On Wed, Dec 11, 2013 at 12:27:25PM -0500, Dave Jones wrote:
> Powered up my desktop this morning and noticed I couldn't cd into ~/Mail
> dmesg didn't look good. "XFS: Internal error XFS_WANT_CORRUPTED_RETURN"
They came from xfs_dir3_block_verify() on read IO completion, which
indicates that the corruption was on disk and in the directory
structure. Yeah, definitely a verifier error:
XFS (sda3): metadata I/O error: block 0x2e790 ("xfs_trans_read_buf_map") error
117 numblks 8
Are you running a CRC enabled filesystem? (i.e. mkfs.xfs -m crc=1)
Is there any evidence that this verifier has fired in the past on
write? If not, then it's a good chance that it's a media error
causing this, because the same verifier runs when the metadata is
written to ensure we are not writing bas stuff to disk.
> I rebooted into single user mode, and ran xfs_repair on /dev/sda3 (/home).

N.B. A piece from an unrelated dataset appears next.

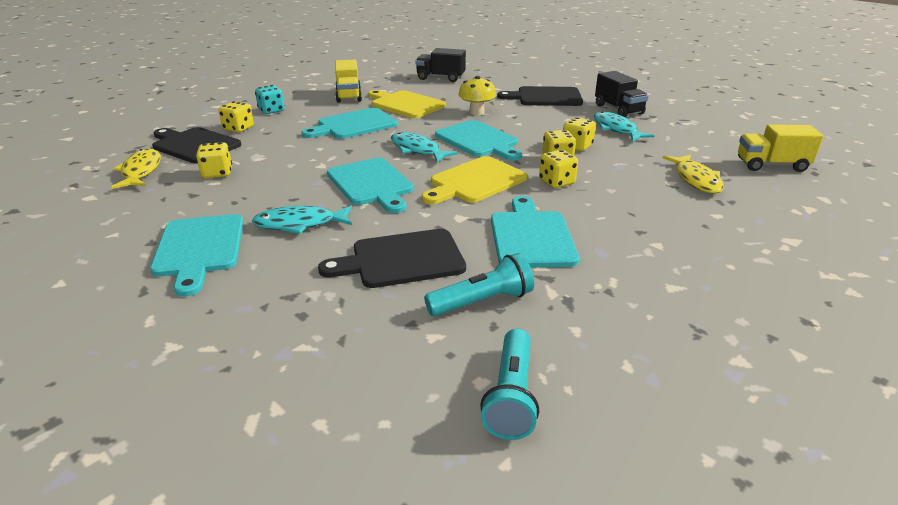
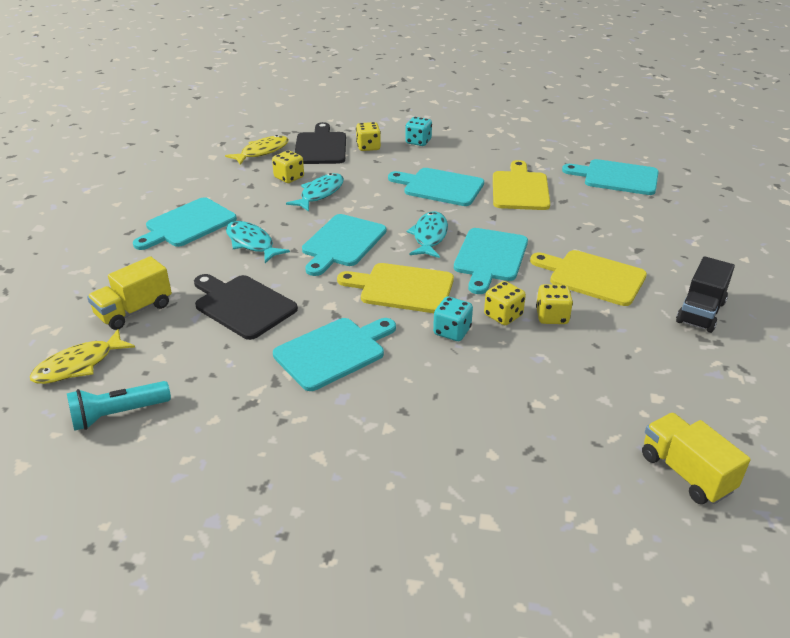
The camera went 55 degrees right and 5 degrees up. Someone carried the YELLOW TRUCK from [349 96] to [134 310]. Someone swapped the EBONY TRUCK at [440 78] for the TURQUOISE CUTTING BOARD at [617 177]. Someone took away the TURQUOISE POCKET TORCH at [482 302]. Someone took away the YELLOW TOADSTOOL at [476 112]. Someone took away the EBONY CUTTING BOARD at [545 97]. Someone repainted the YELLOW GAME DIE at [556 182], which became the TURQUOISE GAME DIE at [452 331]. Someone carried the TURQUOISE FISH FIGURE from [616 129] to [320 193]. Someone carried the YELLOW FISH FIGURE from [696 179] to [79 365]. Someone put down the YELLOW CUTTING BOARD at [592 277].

> It fixed up a bunch of stuff, but ended up eating ~/.procmailrc entirely
> (no sign of it in lost & found), and a bunch of filenames got garbled
> 'december' became 'decemcer' for eg. Looks like a couple kernel trees ended
> up in lost & found.
Single bit errors in directory names? That really does point towards
media errors, not a filesystem error being the cause.
> After rebooting back into multi-user mode, I looked in dmesg again to be sure
> and this time sda2 was complaining..
Exaclty the same - directory blocks failing read verification.
> Same drill, reboot, xfs_repair. Looks like a bunch of man pages ended up in
> lost & found.
> Thoughts ? Could sda be dying ? (It is a fairly old crappy ssd)
I'd seriously be considering replacing the SSD as the first step.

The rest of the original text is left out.